Landmark coordinate records:
* * * * * * *
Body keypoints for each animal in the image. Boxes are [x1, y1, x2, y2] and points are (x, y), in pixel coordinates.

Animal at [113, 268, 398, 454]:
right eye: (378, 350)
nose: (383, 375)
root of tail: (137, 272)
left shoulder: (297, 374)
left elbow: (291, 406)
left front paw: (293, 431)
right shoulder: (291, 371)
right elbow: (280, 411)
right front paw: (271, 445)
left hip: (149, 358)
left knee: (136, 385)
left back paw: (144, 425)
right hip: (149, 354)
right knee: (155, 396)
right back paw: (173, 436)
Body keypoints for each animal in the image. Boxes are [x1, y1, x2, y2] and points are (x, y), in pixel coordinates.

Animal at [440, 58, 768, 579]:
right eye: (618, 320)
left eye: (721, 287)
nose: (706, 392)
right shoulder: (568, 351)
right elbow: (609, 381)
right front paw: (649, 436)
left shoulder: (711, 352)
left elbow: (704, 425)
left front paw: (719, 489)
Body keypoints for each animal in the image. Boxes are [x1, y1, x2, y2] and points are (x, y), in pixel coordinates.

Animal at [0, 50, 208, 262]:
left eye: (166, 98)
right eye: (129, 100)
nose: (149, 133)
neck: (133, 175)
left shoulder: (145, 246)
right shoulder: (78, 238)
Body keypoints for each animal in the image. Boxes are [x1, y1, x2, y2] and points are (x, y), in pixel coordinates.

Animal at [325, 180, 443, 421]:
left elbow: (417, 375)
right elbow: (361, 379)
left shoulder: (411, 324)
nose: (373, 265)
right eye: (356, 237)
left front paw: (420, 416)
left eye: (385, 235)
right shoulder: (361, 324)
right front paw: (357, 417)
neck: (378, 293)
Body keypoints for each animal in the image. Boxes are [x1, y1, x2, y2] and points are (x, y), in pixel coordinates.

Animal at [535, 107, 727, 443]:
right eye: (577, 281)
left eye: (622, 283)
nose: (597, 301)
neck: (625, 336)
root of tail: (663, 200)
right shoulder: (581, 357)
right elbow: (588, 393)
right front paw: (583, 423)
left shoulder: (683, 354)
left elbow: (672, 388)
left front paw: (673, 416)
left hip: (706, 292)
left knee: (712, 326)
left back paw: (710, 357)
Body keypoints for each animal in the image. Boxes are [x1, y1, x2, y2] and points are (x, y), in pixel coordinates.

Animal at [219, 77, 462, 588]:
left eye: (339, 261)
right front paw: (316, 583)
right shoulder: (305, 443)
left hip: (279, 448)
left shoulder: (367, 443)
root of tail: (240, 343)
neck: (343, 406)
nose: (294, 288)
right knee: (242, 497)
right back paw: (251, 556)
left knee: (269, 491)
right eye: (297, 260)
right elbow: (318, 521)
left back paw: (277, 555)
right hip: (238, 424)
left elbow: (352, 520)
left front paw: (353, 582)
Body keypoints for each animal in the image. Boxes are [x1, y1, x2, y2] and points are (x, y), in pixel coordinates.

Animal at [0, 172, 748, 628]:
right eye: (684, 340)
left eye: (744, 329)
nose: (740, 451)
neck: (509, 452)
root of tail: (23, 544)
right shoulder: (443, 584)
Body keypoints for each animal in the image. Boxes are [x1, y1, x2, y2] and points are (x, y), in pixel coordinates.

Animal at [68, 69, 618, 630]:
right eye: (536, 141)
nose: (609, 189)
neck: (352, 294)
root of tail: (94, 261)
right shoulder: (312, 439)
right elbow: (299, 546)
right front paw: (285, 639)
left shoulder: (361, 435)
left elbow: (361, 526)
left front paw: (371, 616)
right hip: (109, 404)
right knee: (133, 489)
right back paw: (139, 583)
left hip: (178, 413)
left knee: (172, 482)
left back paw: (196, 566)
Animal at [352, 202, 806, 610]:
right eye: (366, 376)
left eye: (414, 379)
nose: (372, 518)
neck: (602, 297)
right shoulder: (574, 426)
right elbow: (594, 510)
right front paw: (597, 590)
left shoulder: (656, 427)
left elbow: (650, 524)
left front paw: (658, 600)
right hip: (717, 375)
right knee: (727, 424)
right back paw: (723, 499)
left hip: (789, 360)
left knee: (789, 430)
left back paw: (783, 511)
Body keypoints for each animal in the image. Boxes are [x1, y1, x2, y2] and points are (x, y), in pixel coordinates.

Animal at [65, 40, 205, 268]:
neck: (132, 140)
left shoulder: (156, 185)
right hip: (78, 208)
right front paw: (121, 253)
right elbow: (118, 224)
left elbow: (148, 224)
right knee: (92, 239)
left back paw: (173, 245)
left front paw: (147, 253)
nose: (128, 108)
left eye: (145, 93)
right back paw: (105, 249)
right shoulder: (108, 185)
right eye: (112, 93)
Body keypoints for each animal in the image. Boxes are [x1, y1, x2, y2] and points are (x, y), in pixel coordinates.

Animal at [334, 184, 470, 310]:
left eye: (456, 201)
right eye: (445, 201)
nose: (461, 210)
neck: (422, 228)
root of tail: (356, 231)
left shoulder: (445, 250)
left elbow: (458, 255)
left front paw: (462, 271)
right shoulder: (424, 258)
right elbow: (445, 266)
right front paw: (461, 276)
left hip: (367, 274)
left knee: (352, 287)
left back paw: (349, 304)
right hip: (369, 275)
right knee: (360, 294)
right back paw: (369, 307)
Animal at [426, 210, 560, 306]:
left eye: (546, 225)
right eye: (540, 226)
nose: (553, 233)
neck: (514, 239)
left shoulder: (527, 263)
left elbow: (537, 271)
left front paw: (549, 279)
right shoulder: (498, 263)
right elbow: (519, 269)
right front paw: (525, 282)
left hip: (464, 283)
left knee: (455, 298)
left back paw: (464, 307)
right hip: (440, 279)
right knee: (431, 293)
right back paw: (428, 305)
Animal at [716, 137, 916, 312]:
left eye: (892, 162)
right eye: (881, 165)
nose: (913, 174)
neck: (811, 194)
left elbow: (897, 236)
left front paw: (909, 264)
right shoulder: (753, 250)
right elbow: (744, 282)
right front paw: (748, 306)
* * * * * * *
# [WHAT IS BEING ASKED]
From the records above, copy only the lines starting with the line that holds "right back paw: (139, 583)" and going on through the line that holds "right elbow: (445, 266)", exactly as written.

# [REPLY]
right back paw: (139, 583)
left hip: (178, 413)
left knee: (172, 482)
left back paw: (196, 566)
Animal at [352, 202, 806, 610]:
right eye: (366, 376)
left eye: (414, 379)
nose: (372, 518)
neck: (602, 297)
right shoulder: (574, 426)
right elbow: (594, 510)
right front paw: (597, 590)
left shoulder: (656, 427)
left elbow: (650, 524)
left front paw: (658, 600)
right hip: (717, 375)
right knee: (727, 424)
right back paw: (723, 499)
left hip: (789, 360)
left knee: (789, 430)
left back paw: (783, 511)
Body keypoints for each animal in the image. Boxes are [x1, y1, x2, y2] and points are (x, y), in pixel coordinates.

Animal at [65, 40, 205, 268]:
neck: (132, 140)
left shoulder: (156, 185)
right hip: (78, 208)
right front paw: (121, 253)
right elbow: (118, 224)
left elbow: (148, 224)
right knee: (92, 239)
left back paw: (173, 245)
left front paw: (147, 253)
nose: (128, 108)
left eye: (145, 93)
right back paw: (105, 249)
right shoulder: (108, 185)
right eye: (112, 93)
Body keypoints for each animal in the image. Boxes are [x1, y1, x2, y2] and points are (x, y), in pixel coordinates.

Animal at [334, 184, 470, 310]:
left eye: (456, 201)
right eye: (445, 201)
nose: (461, 210)
neck: (422, 228)
root of tail: (356, 231)
left shoulder: (445, 250)
left elbow: (458, 255)
left front paw: (462, 271)
right shoulder: (424, 258)
right elbow: (445, 266)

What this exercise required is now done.